This is a question we are often asked. There was a series of cases in 1980s and 1990s which was generally thought to have clarified the position. If a company is facing serious financial difficulties (perhaps not so serious that the only way of saving the business would be by reducing pay, but very serious nonetheless), then, subject to an employer following the correct procedure, it can be possible to insist upon a salary reduction. If the employees refuse, then their existing contracts of employment may be brought to an end, and they can be offered fresh terms matching the old, save for salary, which is at the reduced level.
So we thought the position was relatively settled. However in a case before the Manchester Employment Tribunal, an employee won his case against an employer who had insisted upon a pay reduction of 5%. The Claimant was one of only two employees holding out against the proposed variation. When his contract was brought to an end, the Tribunal held the dismissal to be unfair. In doing so, it seemed to misunderstand completely the leading case on the test as to how serious the situation has to be, before an employer can reasonably insist upon a salary reduction.
However, the Employment Appeal Tribunal, in a decision released this July, has overturned the original judgment and set the matter straight. It confirmed there is no necessity for the employer to show that the financial situation was so desperate that the only way of saving the business was to enforce a pay reduction. It is also not for the Tribunal to assess whether or not an employee is reasonable or otherwise in choosing to reject the reduction. Rather it is for the Tribunal to assess whether the employer acted reasonably in seeking the variation. By way of illustration, it may be perfectly possible for an employee to act reasonably in declining to accept a reduction (for example, because of his personal financial circumstances) but for an employer, nonetheless, to act reasonably in insisting that he does (accept the variation). A Tribunal may take into account the effect of the reduction on the employee, but that does not mean that the ultimate test is one of reasonableness so far as the employee is concerned.
This therefore means that in practice, where reasonable it is still open to an employer to call upon its workforce to accept a reduction in pay. The Tribunal will, however, look to see that in doing so it is in accordance with equity, and in that respect one important factor may be whether management, as well as the employees, have been asked (and have agreed) to take a cut.

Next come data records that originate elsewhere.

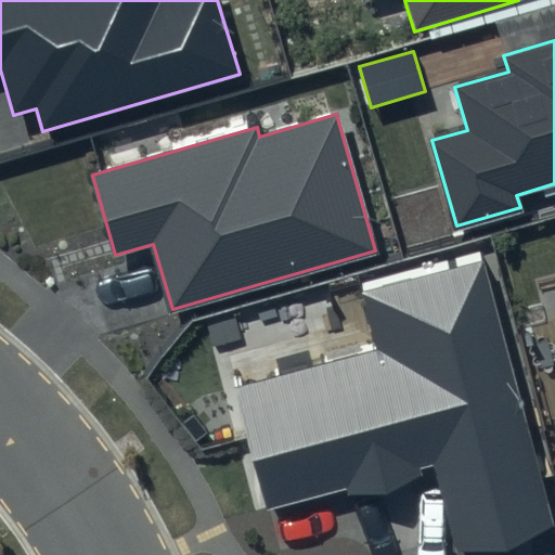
[(480,252),(361,284),(378,348),(234,387),(268,511),(430,466),(454,551),(554,524),(480,252)]
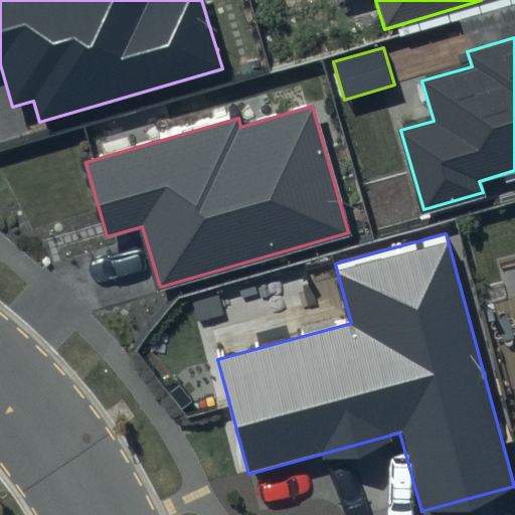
All buildings are outlined.
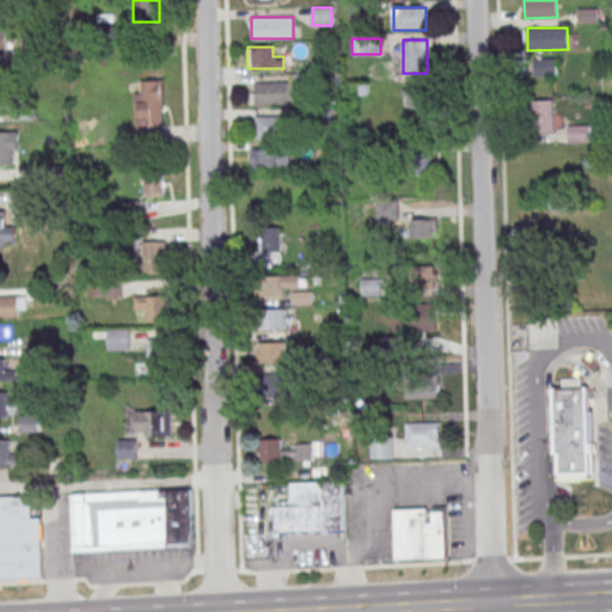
[(534,57),(534,75),(556,75),(556,57),(534,57)]
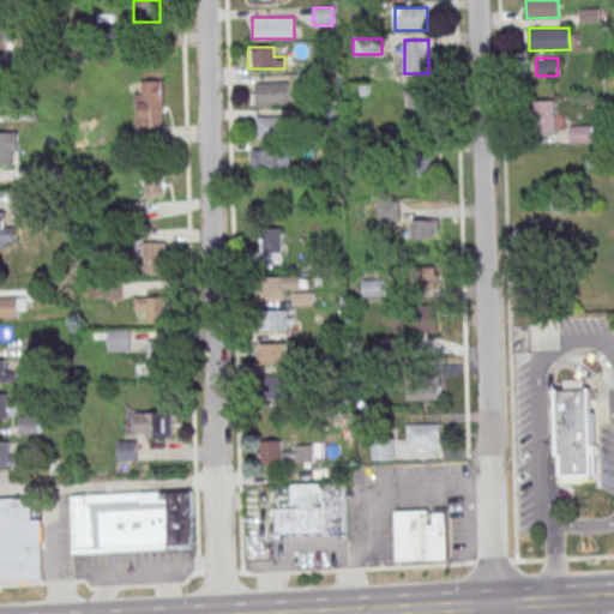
[(162,80),(136,80),(136,138),(162,138),(162,80)]
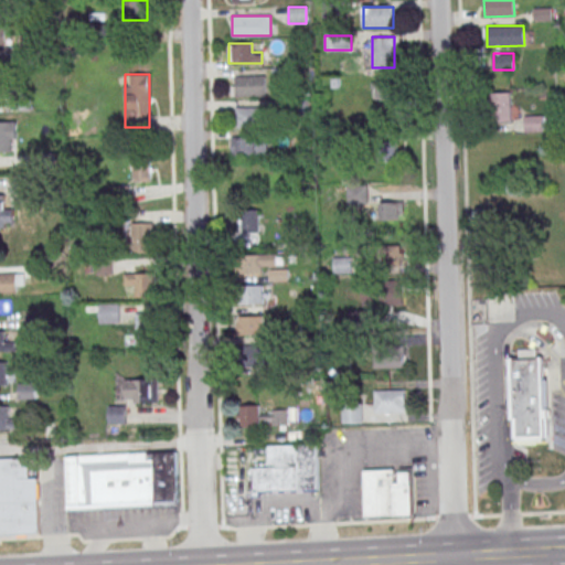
[(265,96),(265,75),(231,75),(231,96),(265,96)]
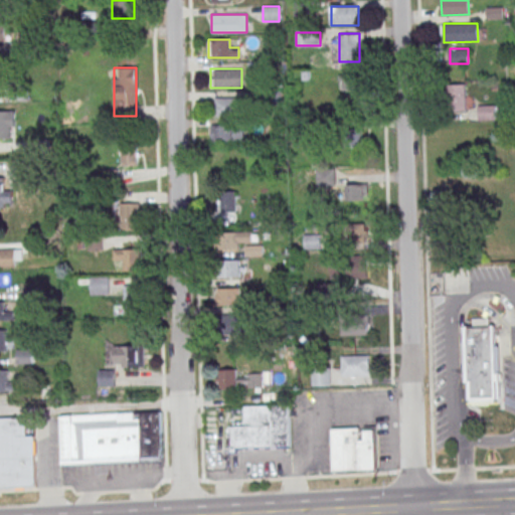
[(342,92),(361,92),(361,72),(342,72),(342,92)]
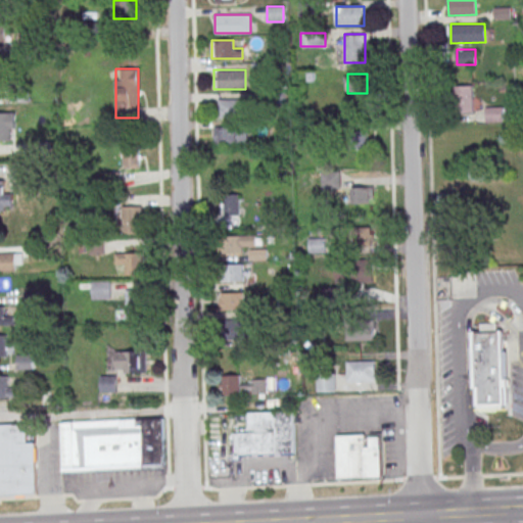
[(474,113),(474,86),(456,86),(456,113),(474,113)]
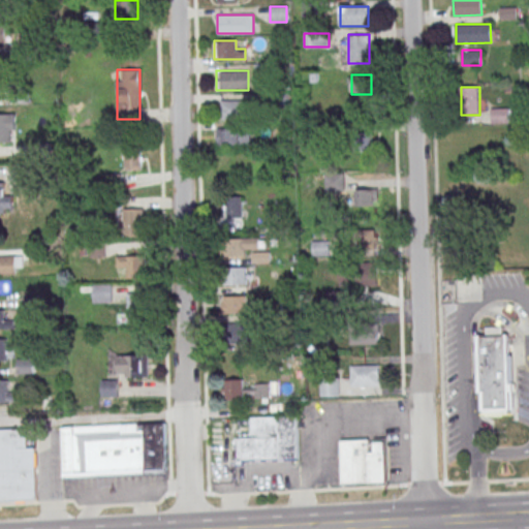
[(27,102),(27,94),(10,93),(10,101),(27,102)]
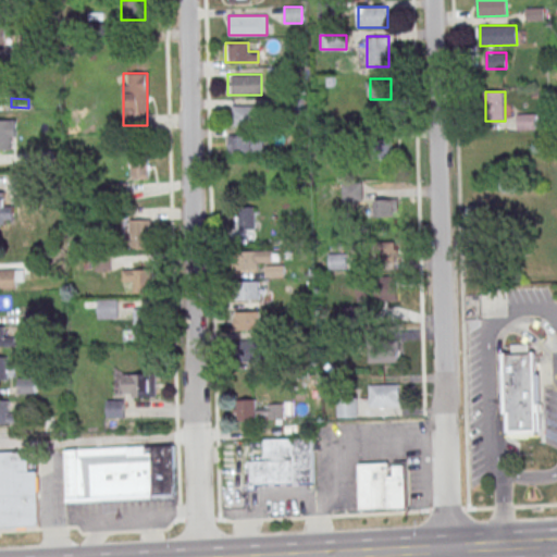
[(260,126),(260,106),(232,106),(232,126),(260,126)]
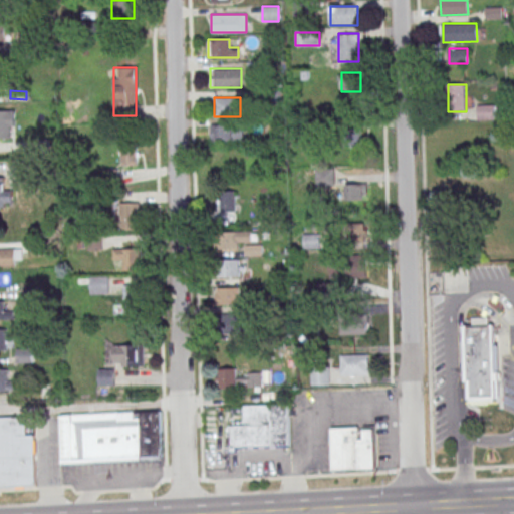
[(477,119),(494,119),(494,105),(477,105),(477,119)]
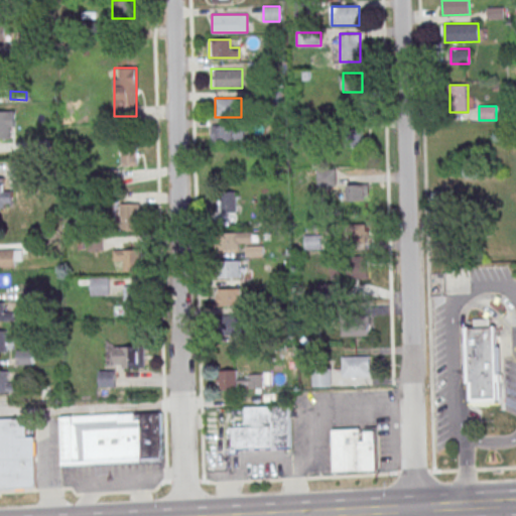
[(0,139),(15,139),(15,111),(0,111),(0,139)]
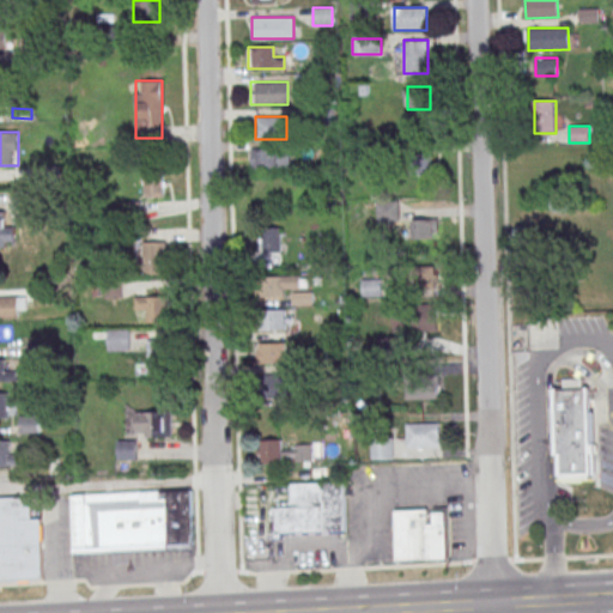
[(252,168),(290,168),(290,149),(252,149),(252,168)]
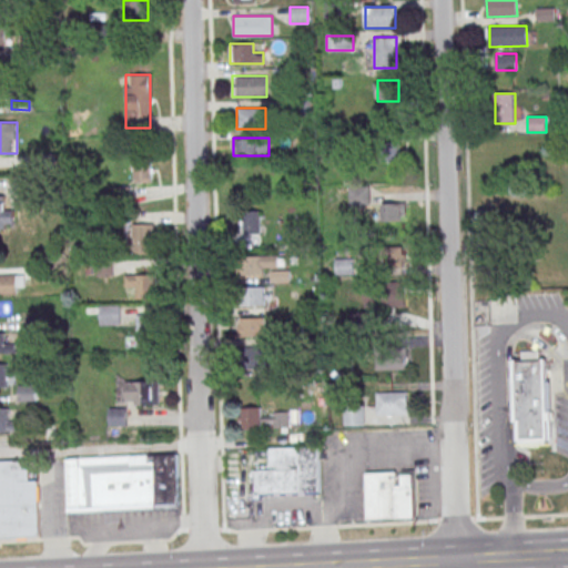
[(399,166),(399,143),(376,143),(376,166),(399,166)]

One good way of showing that an employer has acted reasonably, as the writer used to his advantage in winning a case before the Manchester Employment Tribunal some years ago, is to commission an independent report from a firm of accountants as to the financial plight in which the business finds itself, and to test, through that report, how a reduction in pay might seek to resolve those difficulties. A Tribunal is then unlikely to want to go behind that independent analysis.
Given the continuing depth of the current recession, this is something that may have to be borne in mind by companies that are continuing to find trading conditions difficult, and are looking to revise their costs structure, as a means of avoiding having to let people go.